>>>>
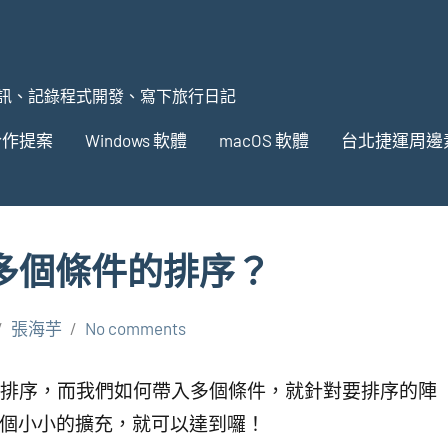
訊、記錄程式開發、寫下旅行日記
合作提案
Windows 軟體
macOS 軟體
台北捷運周邊
進行多個條件的排序？
張海芋
No comments
排序，而我們如何帶入多個條件，就針對要排序的陣
 寫一個小小的擴充，就可以達到囉！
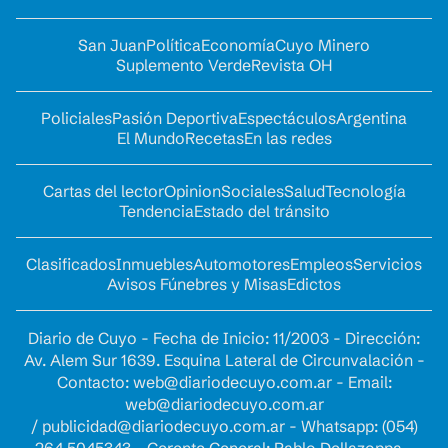
San Juan
Política
Economía
Cuyo Minero
Suplemento Verde
Revista OH
Policiales
Pasión Deportiva
Espectáculos
Argentina
El Mundo
Recetas
En las redes
Cartas del lector
Opinion
Sociales
Salud
Tecnología
Tendencia
Estado del tránsito
Clasificados
Inmuebles
Automotores
Empleos
Servicios
Avisos Fúnebres y Misas
Edictos
Diario de Cuyo - Fecha de Inicio: 11/2003 - Dirección:
Av. Alem Sur 1639. Esquina Lateral de Circunvalación -
Contacto:
web@diariodecuyo.com.ar
- Email:
web@diariodecuyo.com.ar
/
publicidad@diariodecuyo.com.ar
-
Whatsapp: (054)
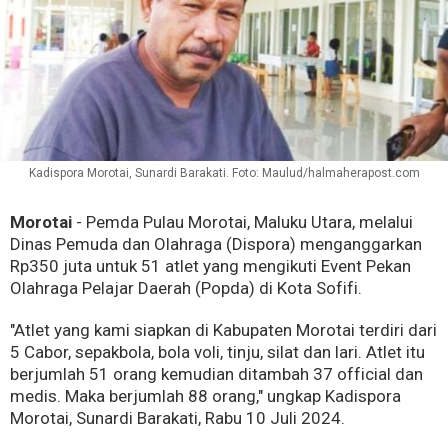
Kadispora Morotai, Sunardi Barakati. Foto: Maulud/halmaherapost.com
Morotai
- Pemda Pulau Morotai, Maluku Utara, melalui
Dinas Pemuda dan Olahraga (Dispora) menganggarkan
Rp350 juta untuk 51 atlet yang mengikuti Event Pekan
Olahraga Pelajar Daerah (Popda) di Kota Sofifi.
"Atlet yang kami siapkan di Kabupaten Morotai terdiri dari
5 Cabor, sepakbola, bola voli, tinju, silat dan lari. Atlet itu
berjumlah 51 orang kemudian ditambah 37 official dan
medis. Maka berjumlah 88 orang," ungkap Kadispora
Morotai, Sunardi Barakati, Rabu 10 Juli 2024.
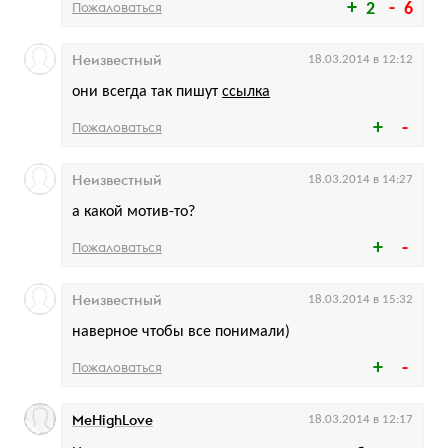
Пожаловаться
2
6
Неизвестный
18.03.2014 в 12:12
они всегда так пишут
ссылка
Пожаловаться
Неизвестный
18.03.2014 в 14:27
а какой мотив-то?
Пожаловаться
Неизвестный
18.03.2014 в 15:32
наверное чтобы все понимали)
Пожаловаться
MeHighLove
18.03.2014 в 12:17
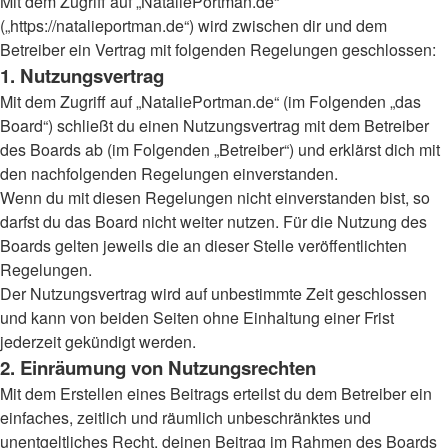
Mit dem Zugriff auf „NataliePortman.de“
(„https://natalieportman.de“) wird zwischen dir und dem
Betreiber ein Vertrag mit folgenden Regelungen geschlossen:
1. Nutzungsvertrag
Mit dem Zugriff auf „NataliePortman.de“ (im Folgenden „das
Board“) schließt du einen Nutzungsvertrag mit dem Betreiber
des Boards ab (im Folgenden „Betreiber“) und erklärst dich mit
den nachfolgenden Regelungen einverstanden.
Wenn du mit diesen Regelungen nicht einverstanden bist, so
darfst du das Board nicht weiter nutzen. Für die Nutzung des
Boards gelten jeweils die an dieser Stelle veröffentlichten
Regelungen.
Der Nutzungsvertrag wird auf unbestimmte Zeit geschlossen
und kann von beiden Seiten ohne Einhaltung einer Frist
jederzeit gekündigt werden.
2. Einräumung von Nutzungsrechten
Mit dem Erstellen eines Beitrags erteilst du dem Betreiber ein
einfaches, zeitlich und räumlich unbeschränktes und
unentgeltliches Recht, deinen Beitrag im Rahmen des Boards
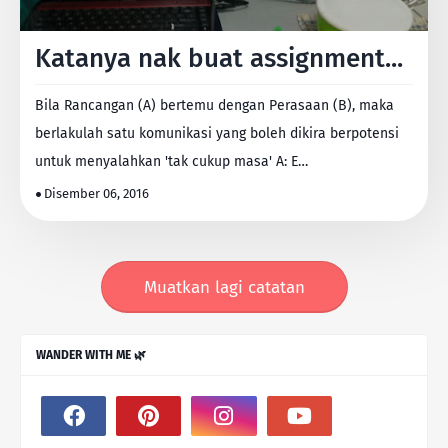
Katanya nak buat assignment...
Bila Rancangan (A) bertemu dengan Perasaan (B), maka
berlakulah satu komunikasi yang boleh dikira berpotensi
untuk menyalahkan 'tak cukup masa' A: E…
Disember 06, 2016
Muatkan lagi catatan
WANDER WITH ME 🌿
<<<<
» Assigned task: Please print out the entries above exactly. The pictures stay out.

» Answer:
訊、記錄程式開發、寫下旅行日記
合作提案
Windows 軟體
macOS 軟體
台北捷運周邊
進行多個條件的排序？
張海芋
No comments
排序，而我們如何帶入多個條件，就針對要排序的陣
 寫一個小小的擴充，就可以達到囉！
San Juan
Política
Economía
Cuyo Minero
Suplemento Verde
Revista OH
Policiales
Pasión Deportiva
Espectáculos
Argentina
El Mundo
Recetas
En las redes
Cartas del lector
Opinion
Sociales
Salud
Tecnología
Tendencia
Estado del tránsito
Clasificados
Inmuebles
Automotores
Empleos
Servicios
Avisos Fúnebres y Misas
Edictos
Diario de Cuyo - Fecha de Inicio: 11/2003 - Dirección:
Av. Alem Sur 1639. Esquina Lateral de Circunvalación -
Contacto:
web@diariodecuyo.com.ar
- Email:
web@diariodecuyo.com.ar
/
publicidad@diariodecuyo.com.ar
-
Whatsapp: (054)
Kadispora Morotai, Sunardi Barakati. Foto: Maulud/halmaherapost.com
Morotai
- Pemda Pulau Morotai, Maluku Utara, melalui
Dinas Pemuda dan Olahraga (Dispora) menganggarkan
Rp350 juta untuk 51 atlet yang mengikuti Event Pekan
Olahraga Pelajar Daerah (Popda) di Kota Sofifi.
"Atlet yang kami siapkan di Kabupaten Morotai terdiri dari
5 Cabor, sepakbola, bola voli, tinju, silat dan lari. Atlet itu
berjumlah 51 orang kemudian ditambah 37 official dan
medis. Maka berjumlah 88 orang," ungkap Kadispora
Morotai, Sunardi Barakati, Rabu 10 Juli 2024.
Пожаловаться
2
6
Неизвестный
18.03.2014 в 12:12
они всегда так пишут
ссылка
Пожаловаться
Неизвестный
18.03.2014 в 14:27
а какой мотив-то?
Пожаловаться
Неизвестный
18.03.2014 в 15:32
наверное чтобы все понимали)
Пожаловаться
MeHighLove
18.03.2014 в 12:17
Mit dem Zugriff auf „NataliePortman.de“
(„https://natalieportman.de“) wird zwischen dir und dem
Betreiber ein Vertrag mit folgenden Regelungen geschlossen:
1. Nutzungsvertrag
Mit dem Zugriff auf „NataliePortman.de“ (im Folgenden „das
Board“) schließt du einen Nutzungsvertrag mit dem Betreiber
des Boards ab (im Folgenden „Betreiber“) und erklärst dich mit
den nachfolgenden Regelungen einverstanden.
Wenn du mit diesen Regelungen nicht einverstanden bist, so
darfst du das Board nicht weiter nutzen. Für die Nutzung des
Boards gelten jeweils die an dieser Stelle veröffentlichten
Regelungen.
Der Nutzungsvertrag wird auf unbestimmte Zeit geschlossen
und kann von beiden Seiten ohne Einhaltung einer Frist
jederzeit gekündigt werden.
2. Einräumung von Nutzungsrechten
Mit dem Erstellen eines Beitrags erteilst du dem Betreiber ein
einfaches, zeitlich und räumlich unbeschränktes und
unentgeltliches Recht, deinen Beitrag im Rahmen des Boards
Katanya nak buat assignment...
Bila Rancangan (A) bertemu dengan Perasaan (B), maka
berlakulah satu komunikasi yang boleh dikira berpotensi
untuk menyalahkan 'tak cukup masa' A: E…
Disember 06, 2016
Muatkan lagi catatan
WANDER WITH ME 🌿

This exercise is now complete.